I know everything is not right at the moment because my desire to spend in writing every minute of the day grew massively. I just want to write and write and hope words would carry my thoughts elsewhere, to a place where nobody could find me. Writing is always a great escape, a peaceful sanctuary when everything turns messy. And right now, I know I am deeply bothered.
Shall I call today a “CLUTTERED DAY”?
I don't know why suddenly things start to sound like curses and flying objects in my horizon, but I really had a terrible, annoying day today. I finally fed up with so many annoying things in my surrounding and wanted to get out from this incredulously goddamn place...somewhere…to a place where nobody knows me...
It started with a simple hope...yesterday perhaps..
I tried reconnecting but the other side wants to bolt me out for good. But why animosity still persists? Why hostility still the name of the game? What had I done so wrong to deserve all the ruthless treatment....again? Why people love to devour on their pride?
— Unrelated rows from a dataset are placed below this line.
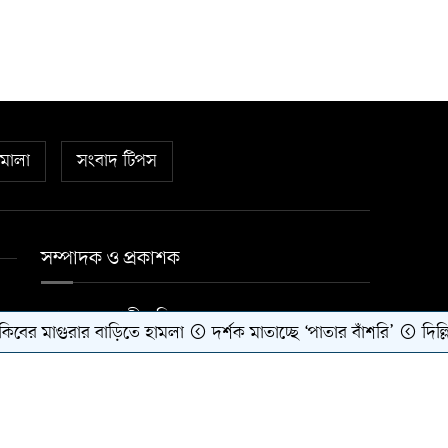
িমালা
সংবাদ টিপস
সম্পাদক ও প্রকাশক
মোঃ ছুন্নত আলী মল্লিক
 মাগুরার বাড়িতে হামলা
দর্শক মাতাচ্ছে ‘পাতার বাঁশরি’
দিল্লিত
Theme Developed BY
Target IT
Oh hell...cretins in my surrounding pissed me off with their unreasonable behavior...puff! another triggering point of annoyance, but I tried to appear cool and relax, so I left the house to give myself a break and went somewhere to cool down.
I went to BPI to make a deposit then went to the grocery to buy something. I bought a big cartoon of Carrot Juice to energize my mind and body because I am on the brink of losing the last strand of my patience. Then I dined at the nearby fast food chain, arggh! I promised a year ago not to eat in a fast food resto anymore but this time, I want to devour a high cholesterol diet to bury my irritation and annoyance.
I went home with a heavy heart. To prevent myself from exploding, I confined myself in the room and do blogging. Well , writing is my great escape, when boredom hits me and depression seems a visible enemy, I tried to write and write to whisk my mind away from disappointment and loneliness.